The former Pakistani ambassador announced at the U.N. that
“As an expression of our solidarity with them, Pakistan is making an additional contribution to UNRWA this year,” she told delegates. “The humanitarian needs of the Palestine refugees should not be mortgaged to political expediency and narrow interests,” the Pakistani envoy stressed, urging the international community to work together to support those 5.4 million refugees.

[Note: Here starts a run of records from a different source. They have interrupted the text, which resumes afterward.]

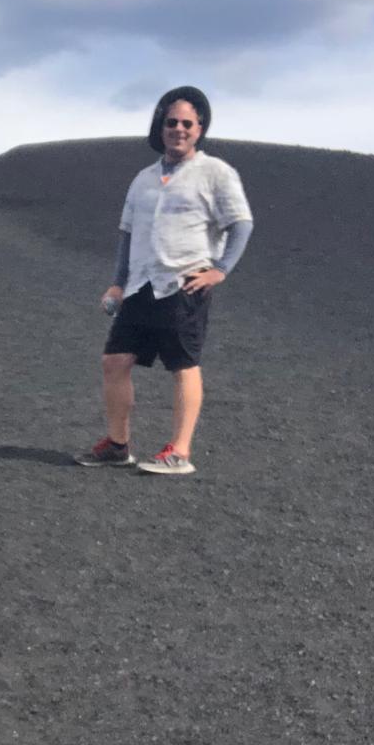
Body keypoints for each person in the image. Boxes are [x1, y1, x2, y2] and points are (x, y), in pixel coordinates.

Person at [75, 85, 254, 475]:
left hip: (184, 284)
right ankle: (118, 446)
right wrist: (118, 282)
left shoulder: (216, 173)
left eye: (187, 123)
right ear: (161, 125)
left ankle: (180, 452)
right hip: (141, 284)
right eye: (171, 122)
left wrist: (220, 269)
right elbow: (126, 232)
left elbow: (242, 223)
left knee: (183, 364)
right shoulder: (143, 179)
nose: (178, 129)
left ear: (200, 128)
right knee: (114, 360)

What the “Palestinian refugees” need most is to stop being treated as “refugees,” and used as political pawns. Instead they should be given citizenship in their Arab host countries — only Jordan now permits them to become citizens. They should be allowed to live outside of the camps in which so many are still required — by other Arabs — to remain. They should be allowed to enter any professions which until now have been closed to them. UNRWA is not helping these people to become independent, but instead accustoming them to continue as wards of the U.N. When the Pakistani envoy says that “the humanitarian needs of the Palestine refugees should not be mortgaged to political expediency and narrow interests,” she is sending her comment to the wrong address. It is not Washington, nor Jerusalem, but the Arab states, with their “political expediency and narrow interests,” who have held the “Palestinian refugees” and their descendants in economic, social, and political thrall, and turned them into permanent dependents of UNRWA, all in order to exploit them as putative victims of Israeli conquest and cruelty.